As another Gallup Business Journal article has pointed out, there is often a tendency to take a rather superficial approach in acting to support or promote wellbeing. Not only does an annual health check address only one of these five aspects, it can also be easily read as gauging whether someone is becoming a risk rather than as an investment in them as an individual. Not only is it not a magic bullet, but the metaphorical gun isn’t pointing at the right target either.

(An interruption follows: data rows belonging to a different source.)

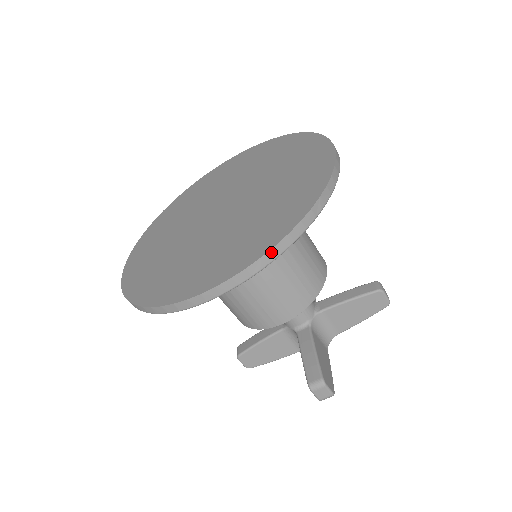
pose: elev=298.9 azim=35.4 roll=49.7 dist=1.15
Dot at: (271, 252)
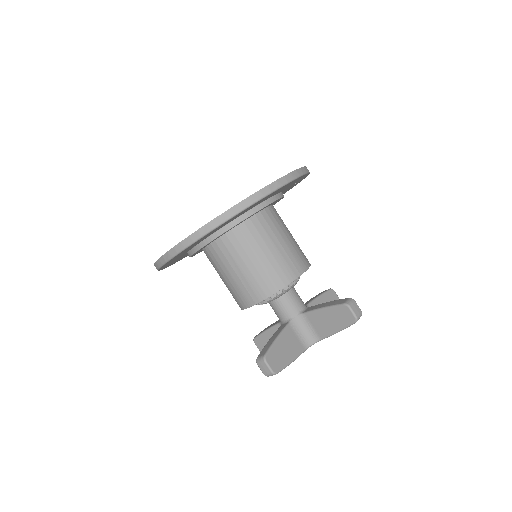
Dot at: (305, 168)
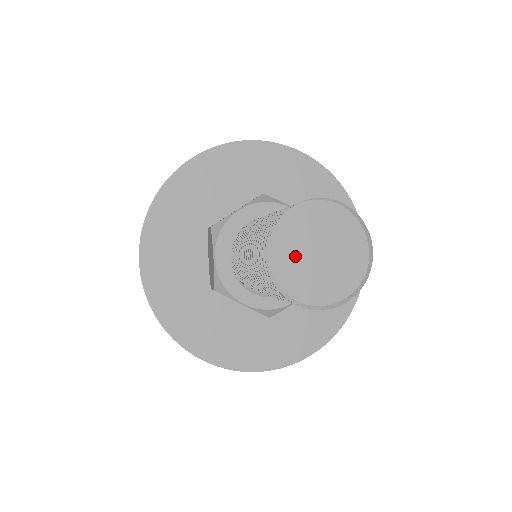
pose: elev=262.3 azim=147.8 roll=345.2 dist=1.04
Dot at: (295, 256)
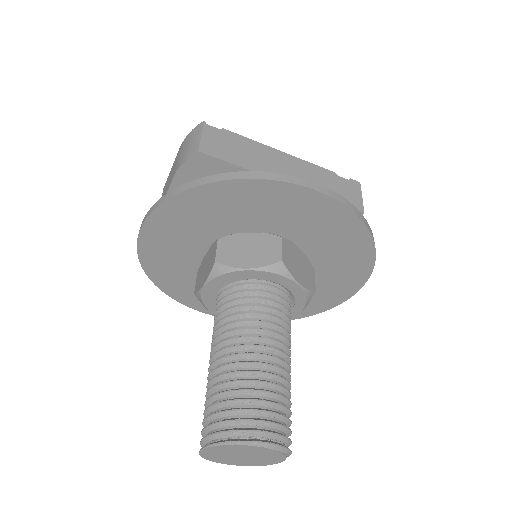
Dot at: (227, 459)
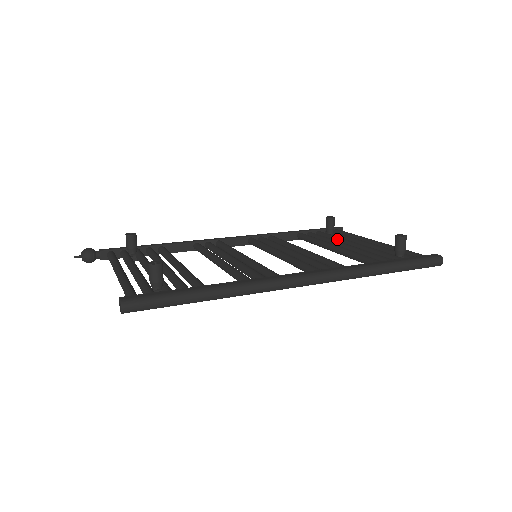
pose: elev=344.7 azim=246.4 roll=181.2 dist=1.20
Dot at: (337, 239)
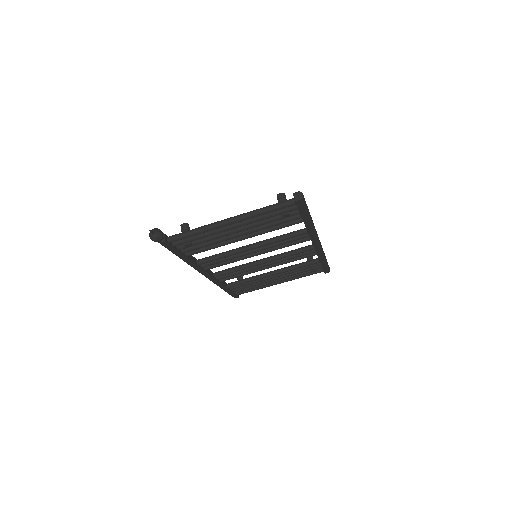
Dot at: occluded
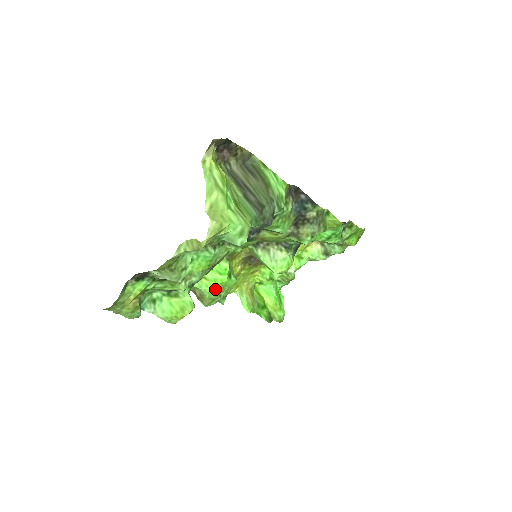
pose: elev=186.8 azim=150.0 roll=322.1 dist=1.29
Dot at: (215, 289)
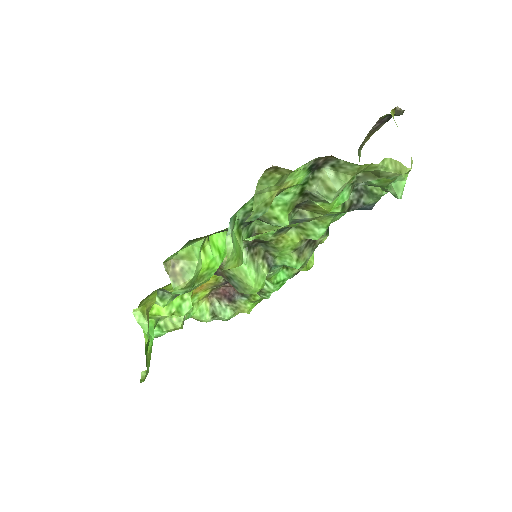
Dot at: (200, 272)
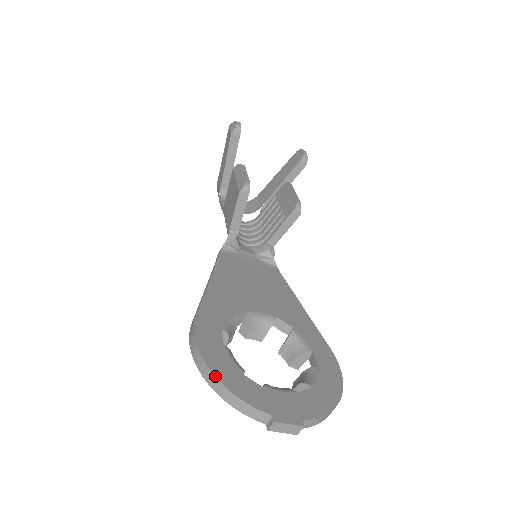
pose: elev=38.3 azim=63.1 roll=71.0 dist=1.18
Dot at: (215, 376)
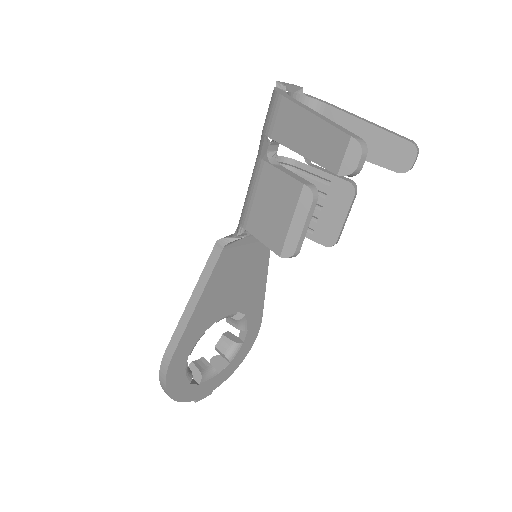
Dot at: (171, 398)
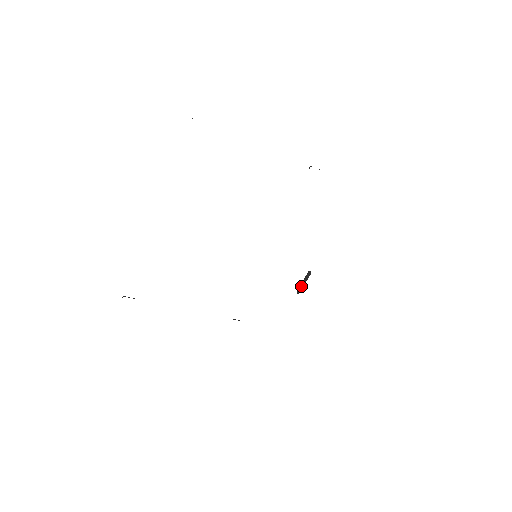
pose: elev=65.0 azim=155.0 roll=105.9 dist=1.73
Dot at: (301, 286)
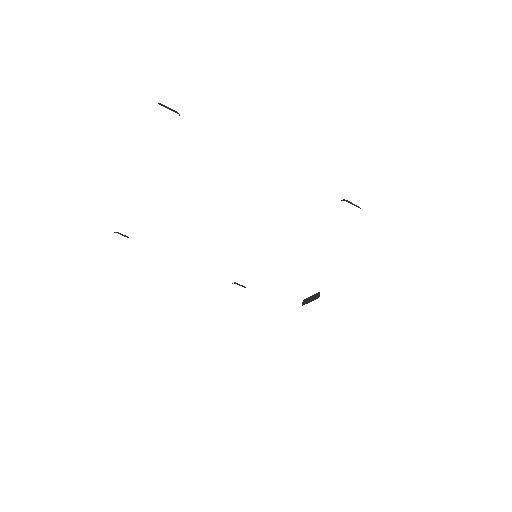
Dot at: (307, 300)
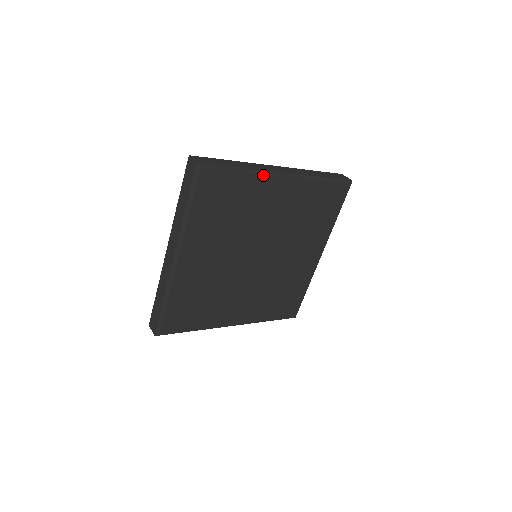
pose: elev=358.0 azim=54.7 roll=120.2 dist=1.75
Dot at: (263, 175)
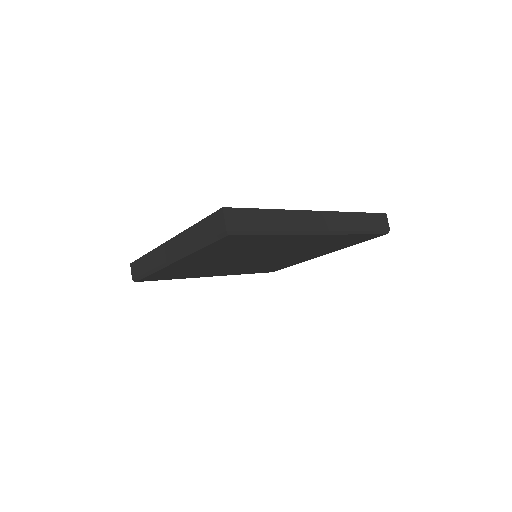
Dot at: (295, 235)
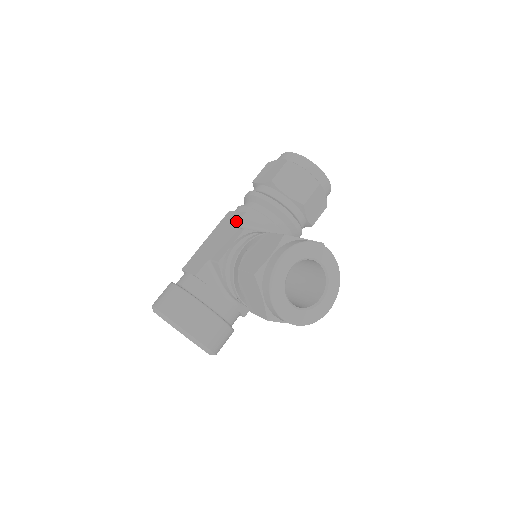
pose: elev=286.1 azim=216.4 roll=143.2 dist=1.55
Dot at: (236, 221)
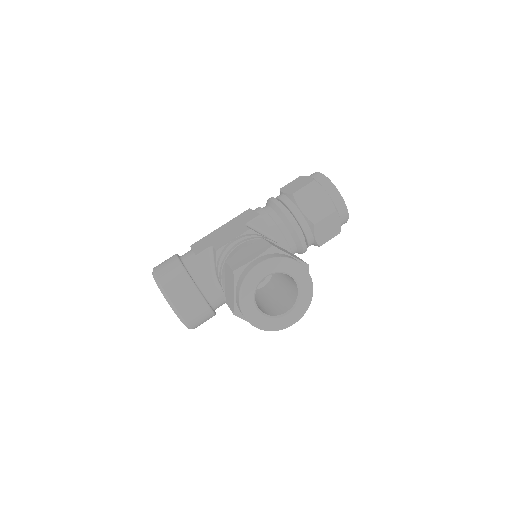
Dot at: (249, 219)
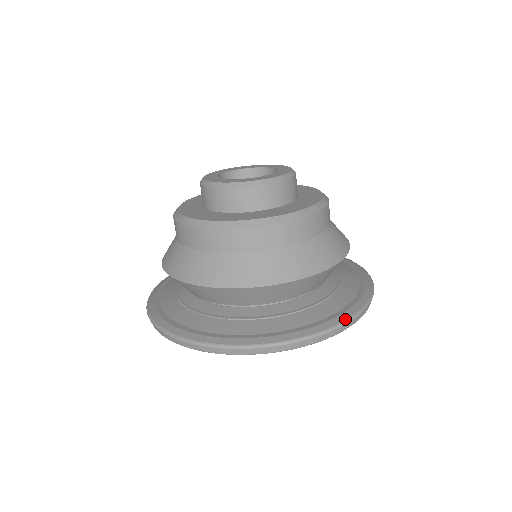
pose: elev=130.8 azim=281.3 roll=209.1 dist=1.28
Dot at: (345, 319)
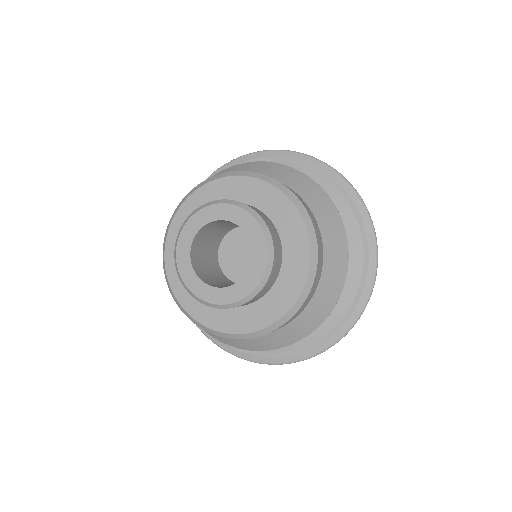
Dot at: (375, 255)
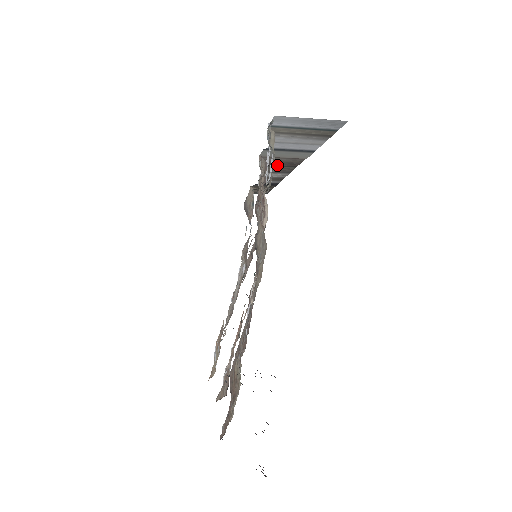
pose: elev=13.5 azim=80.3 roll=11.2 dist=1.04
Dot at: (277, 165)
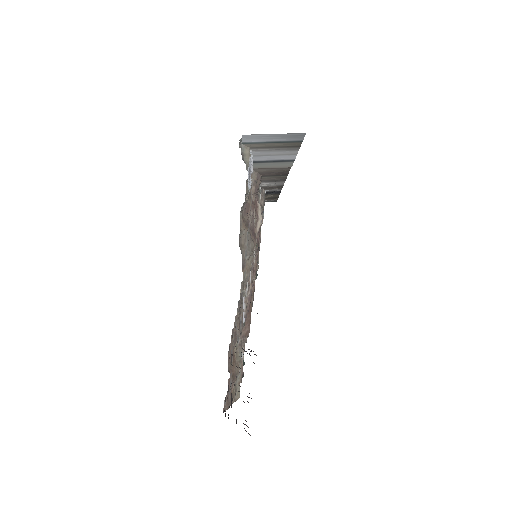
Dot at: (270, 175)
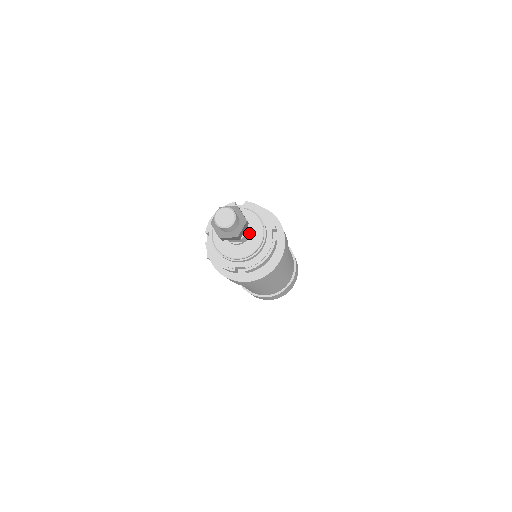
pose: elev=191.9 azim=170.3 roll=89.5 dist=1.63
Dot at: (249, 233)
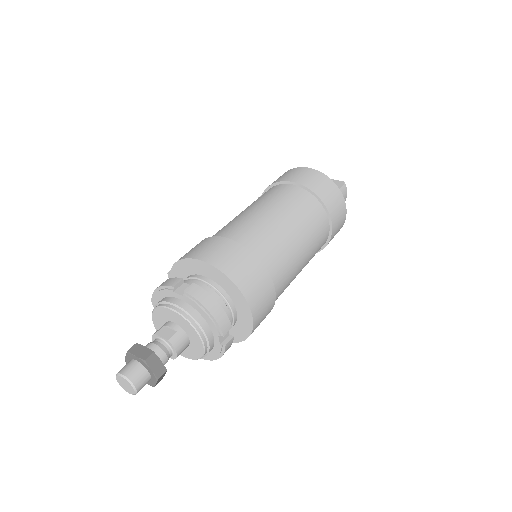
Dot at: (188, 342)
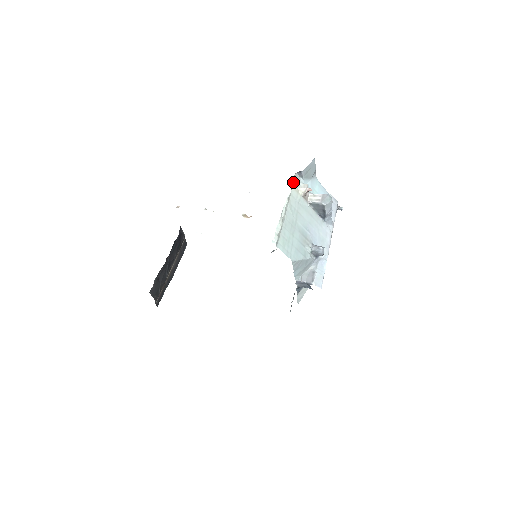
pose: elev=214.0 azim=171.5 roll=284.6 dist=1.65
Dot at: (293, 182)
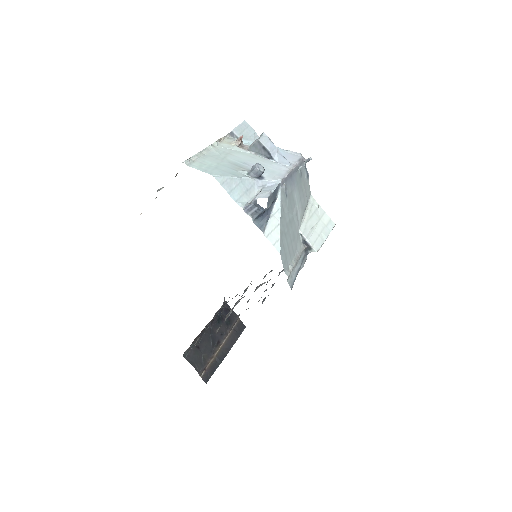
Dot at: (224, 140)
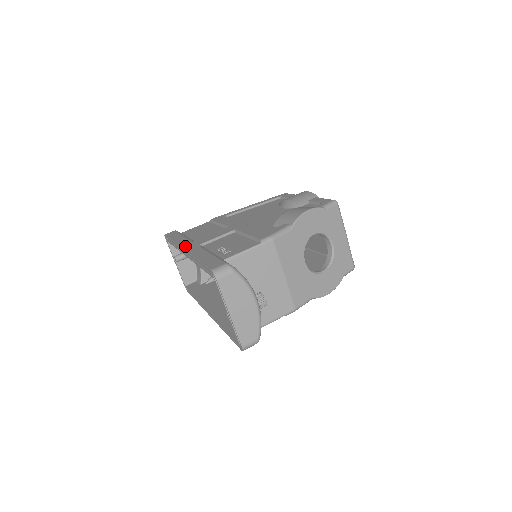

Of course, we could simply decide to be stoic about all this. It was the line taken a while ago by Alain de Botton, who wondered out loud if the idea of work being a source of happiness raised an unrealistic expectation that was easily dashed, and if it wasn’t also something that a period of austerity might reveal to have been symptomatic more than anything else of ‘the good times’. While de Botton was hymning the Ancient Greek Stoics – and I’m not going to argue that Stoicism has as much to offer the fine art of ‘getting through the day’ as coffee or a really comfy pair of shoes – surely there’s room for sadness if we wave goodbye to the more positive picture he saw as fading:

Once it became evident that someone who was expected to remove brain tumours, draw up binding legal documents or sell condominiums with convincing energy could not profitably be sullen or resentful, morose or angry, the mental wellbeing of employees began to be a supreme object of managerial concern.”

If we’re going to really address wellbeing in its proper sense(s), do we shrug and decide it’s really up to the individual? Open the brochure drawer and leave it up to them whether they read it or not? Or do we open our ears, eyes and mouths and see wellbeing as a mutual responsibility? As something that we can not only all contribute to, but all gain from in return?

Radiohead’s song concludes with ‘a pig in a cage on antibiotics’. Is it sentimental to want a happier ending?